Para no caer en estafas o engaños, hay que estar precavidos con los billetes que circulan.
En Argentina, el ahorro en dólares es una práctica cultural profundamente arraigada debido a la inestabilidad económica histórica. Ante las restricciones cambiarias, la mayoría de los ahorristas recurre al mercado informal, conocido como «blue», para adquirir billetes físicos.
Esta modalidad de transacciones en efectivo conlleva un riesgo latente: la circulación de billetes apócrifos que pueden engañar a un ojo no entrenado. Por este motivo, contar con herramientas rápidas y efectivas para validar la legitimidad del dinero es fundamental. Por eso, el método TIM es fundamental para la comprobación de posibles billetes falsos.
Estafas en dólares
Imagen: UNEMI
Paso a paso: cómo detectar dólares falsos
El método TIM (Tocar, Inclinar, Mirar) es la técnica más recomendada por especialistas para una detección rápida. El primer paso consiste en tocar el billete para percibir la textura del papel moneda, que es una mezcla de algodón y lino; se debe sentir una impresión en relieve especialmente en los hombros de Benjamin Franklin y en los bordes.

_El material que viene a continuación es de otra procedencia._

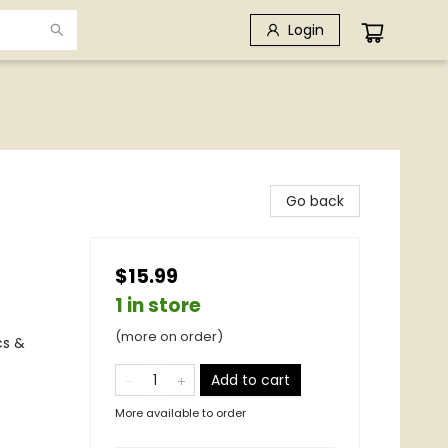
Login
Go back
$15.99
1 in store
(more on order)
cs &
Add to cart
More available to order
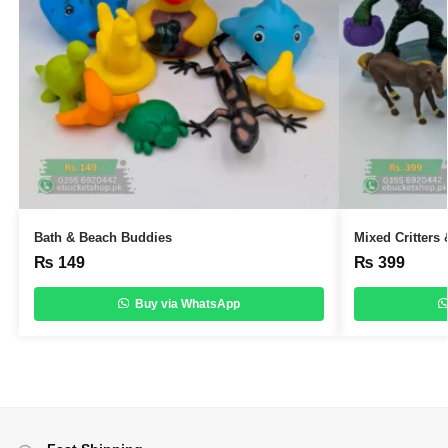
Bath & Beach Buddies
Mixed Critters
₨
149
₨
399
Buy via WhatsApp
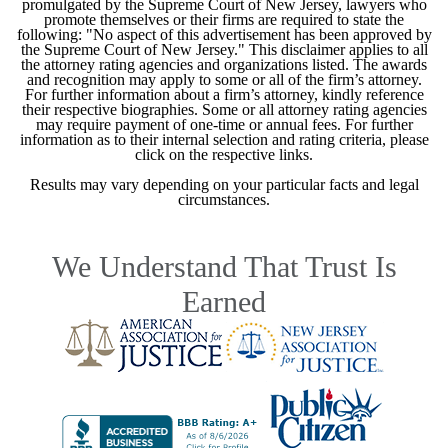
promulgated by the Supreme Court of New Jersey, lawyers who
promote themselves or their firms are required to state the
following: "No aspect of this advertisement has been approved by
the Supreme Court of New Jersey." This disclaimer applies to all
the attorney rating agencies and organizations listed. The awards
and recognition may apply to some or all of the firm’s attorney.
For further information about a firm’s attorney, kindly reference
their respective biographies. Some or all attorney rating agencies
may require payment of one-time or annual fees. For further
information as to their internal selection and rating criteria, please
click on the respective links.
Results may vary depending on your particular facts and legal
circumstances.
We Understand That Trust Is
Earned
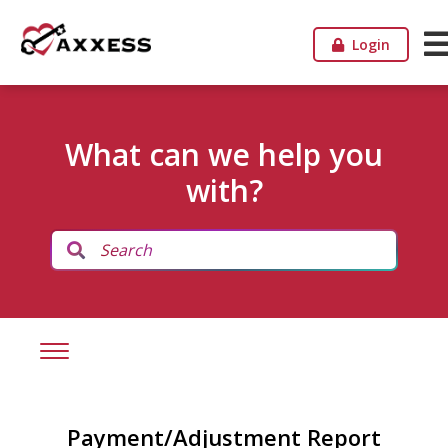
Login
What can we help you
with?
Payment/Adjustment Report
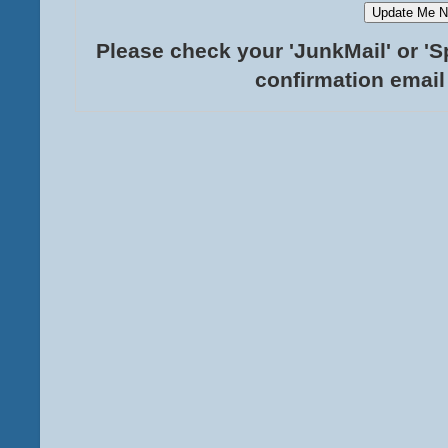
Please check your 'JunkMail' or 'S
confirmation email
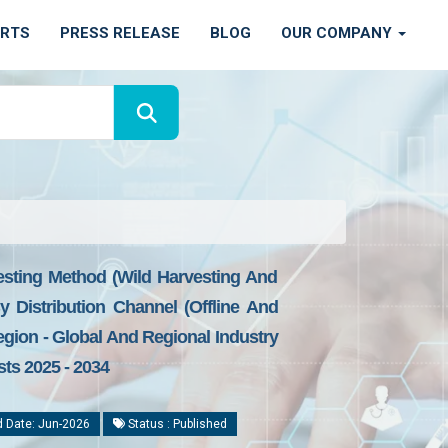
ORTS
PRESS RELEASE
BLOG
OUR COMPANY
sting Method (Wild Harvesting And
Distribution Channel (Offline And
gion - Global And Regional Industry
sts 2025 - 2034
 Date: Jun-2026
Status : Published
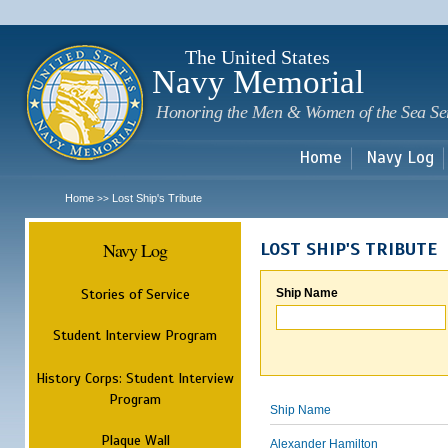
Sk
m
c
The United States
Navy Memorial
Honoring the Men & Women of the Sea Se
Home
Navy Log
Home
Lost Ship's Tribute
>>
Navy Log
LOST SHIP'S TRIBUTE
Stories of Service
Ship Name
Student Interview Program
History Corps: Student Interview
Program
Ship Name
Plaque Wall
Alexander Hamilton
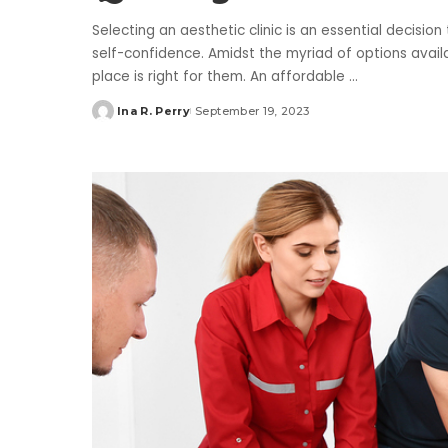
Selecting an aesthetic clinic is an essential decisio
self-confidence. Amidst the myriad of options avai
place is right for them. An affordable
...
Ina R. Perry
September 19, 2023
Posted
by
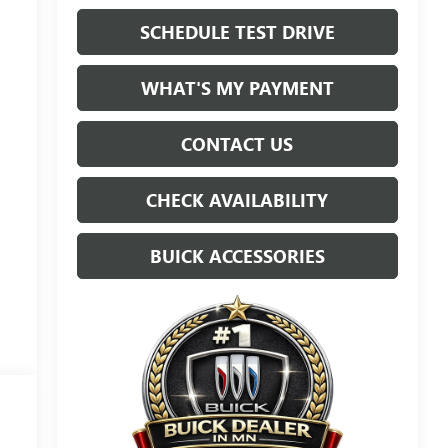
SCHEDULE TEST DRIVE
WHAT'S MY PAYMENT
CONTACT US
CHECK AVAILABILITY
BUICK ACCESSORIES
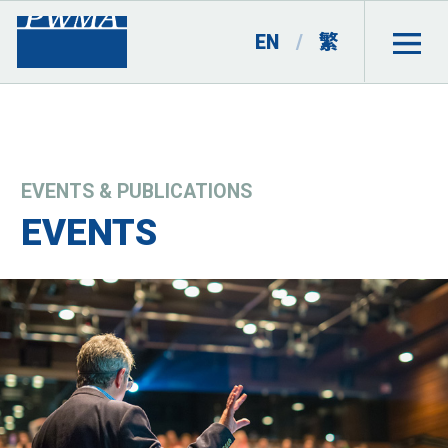
EN
/
繁
EVENTS & PUBLICATIONS
EVENTS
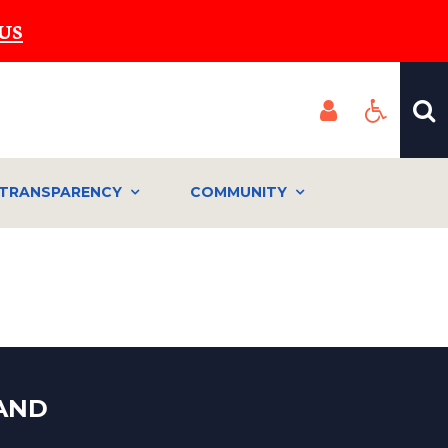
US
TRANSPARENCY
COMMUNITY
LAND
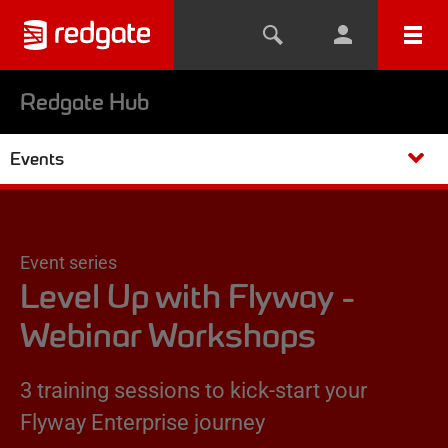
Redgate Hub
Events
Event series
Level Up with Flyway -
Webinar Workshops
3 training sessions to kick-start your
Flyway Enterprise journey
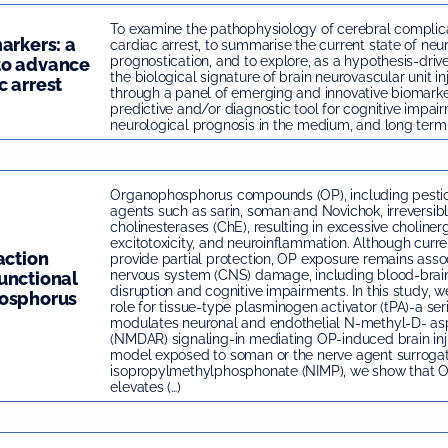
To examine the pathophysiology of cerebral complica
arkers: a
cardiac arrest, to summarise the current state of neu
prognostication, and to explore, as a hypothesis-dri
to advance
the biological signature of brain neurovascular unit in
c arrest
through a panel of emerging and innovative biomarke
predictive and/or diagnostic tool for cognitive impai
neurological prognosis in the medium, and long term 
Organophosphorus compounds (OP), including pestic
agents such as sarin, soman and Novichok, irreversibly
cholinesterases (ChE), resulting in excessive cholinerg
excitotoxicity, and neuroinflammation. Although cur
action
provide partial protection, OP exposure remains asso
nervous system (CNS) damage, including blood-brain
unctional
disruption and cognitive impairments. In this study, we 
hosphorus
role for tissue-type plasminogen activator (tPA)-a ser
modulates neuronal and endothelial N-methyl-D- as
(NMDAR) signaling-in mediating OP-induced brain inj
model exposed to soman or the nerve agent surrogat
isopropylmethylphosphonate (NIMP), we show that 
elevates (…)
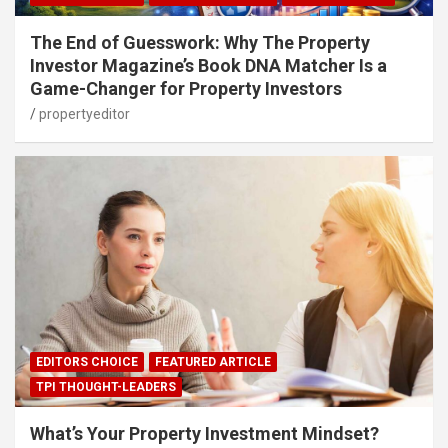
The End of Guesswork: Why The Property
Investor Magazine’s Book DNA Matcher Is a
Game-Changer for Property Investors
propertyeditor
EDITORS CHOICE
FEATURED ARTICLE
TPI THOUGHT-LEADERS
What’s Your Property Investment Mindset?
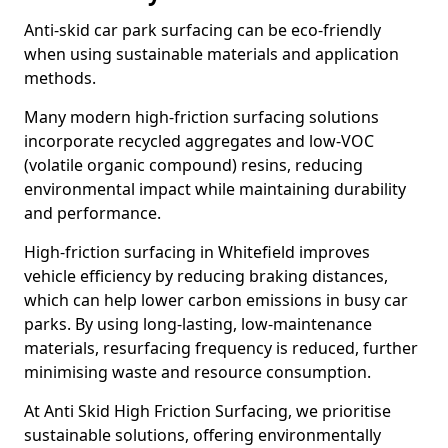
Anti-skid car park surfacing can be eco-friendly
when using sustainable materials and application
methods.
Many modern high-friction surfacing solutions
incorporate recycled aggregates and low-VOC
(volatile organic compound) resins, reducing
environmental impact while maintaining durability
and performance.
High-friction surfacing in Whitefield improves
vehicle efficiency by reducing braking distances,
which can help lower carbon emissions in busy car
parks. By using long-lasting, low-maintenance
materials, resurfacing frequency is reduced, further
minimising waste and resource consumption.
At Anti Skid High Friction Surfacing, we prioritise
sustainable solutions, offering environmentally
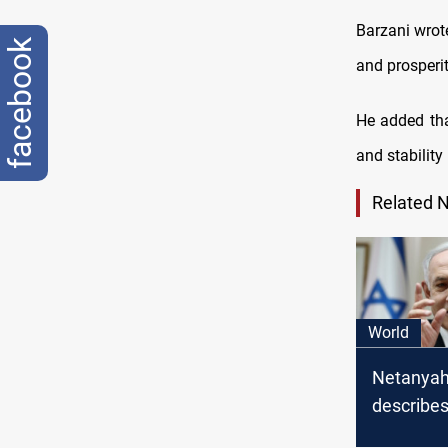
Barzani wrot
facebook
and prosperit
He added tha
and stability 
Related 
World
Netanya
describes
country's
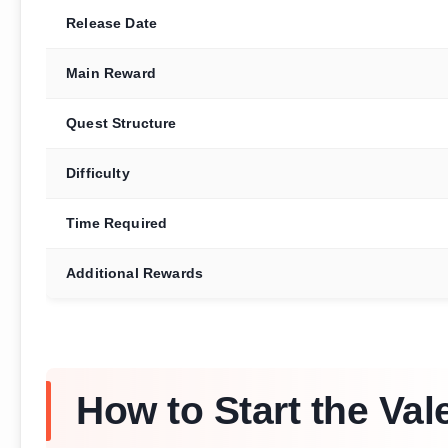
Release Date
Main Reward
Quest Structure
Difficulty
Time Required
Additional Rewards
How to Start the Val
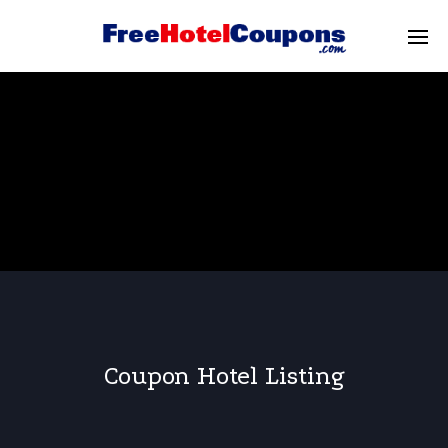
Coupon Hotel Listing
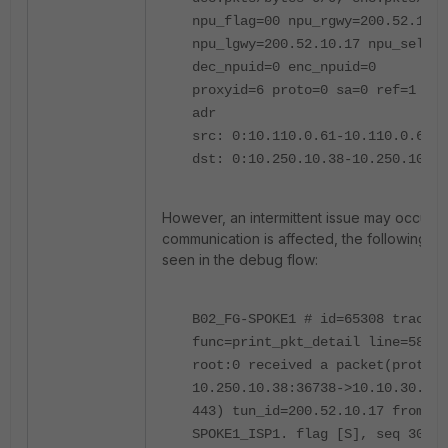
npu_flag=00 npu_rgwy=200.52.10.1
npu_lgwy=200.52.10.17 npu_selid=
dec_npuid=0 enc_npuid=0
proxyid=6 proto=0 sa=0 ref=1 ser
adr
src: 0:10.110.0.61-10.110.0.61:0
dst: 0:10.250.10.38-10.250.10.38
However, an intermittent issue may occur 
communication is affected, the following err
seen in the debug flow:
B02_FG-SPOKE1 # id=65308 trace_i
func=print_pkt_detail line=5872 
root:0 received a packet(proto=6
10.250.10.38:36738->10.10.30.32:
443) tun_id=200.52.10.17 from
SPOKE1_ISP1. flag [S], seq 30672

El segundo paso es inclinar el billete para observar los elementos de seguridad ópticamente variables: en los billetes nuevos, la banda de seguridad azul en 3D debe mostrar campanas que se transforman en números «100» al moverlo. Finalmente, el tercer paso es mirar a contraluz. En este punto, es vital identificar la marca de agua con el rostro de Franklin en el espacio en blanco a la derecha del retrato principal, la cual debe ser visible desde ambos lados.
Además, se debe buscar el hilo de seguridad vertical que reza «USA 100» y que, bajo luz ultravioleta, brilla en un tono rosado o rojizo brillante, confirmando así la legitimidad de la pieza.
Dólares
Imagen: Freepik
Cómo revisar los dólares de cara chica o viejos
Aunque los billetes de «cara chica» suelen ser menos aceptados o pagados a menor valor en el mercado informal, siguen siendo de curso legal y requieren métodos específicos de control. Al no contar con las bandas 3D modernas, la clave reside en la calidad de la impresión. Los bordes deben ser nítidos y las líneas finas del fondo del retrato deben ser claras y continuas, nunca borrosas ni empastadas, algo típico de las impresiones por chorro de tinta o láser de las falsificaciones.
Otro punto crucial en estas series antiguas es el papel y la marca de agua. Al tacto, el papel debe sentirse firme y no similar al papel común de escritorio. Se debe prestar especial atención a las pequeñas fibras de seguridad de color rojo y azul que están embebidas en el papel (no impresas encima). En estos ejemplares, la ausencia de estas fibras o una marca de agua que se vea tosca o «dibujada» en la superficie son señales claras de que el billete es falso.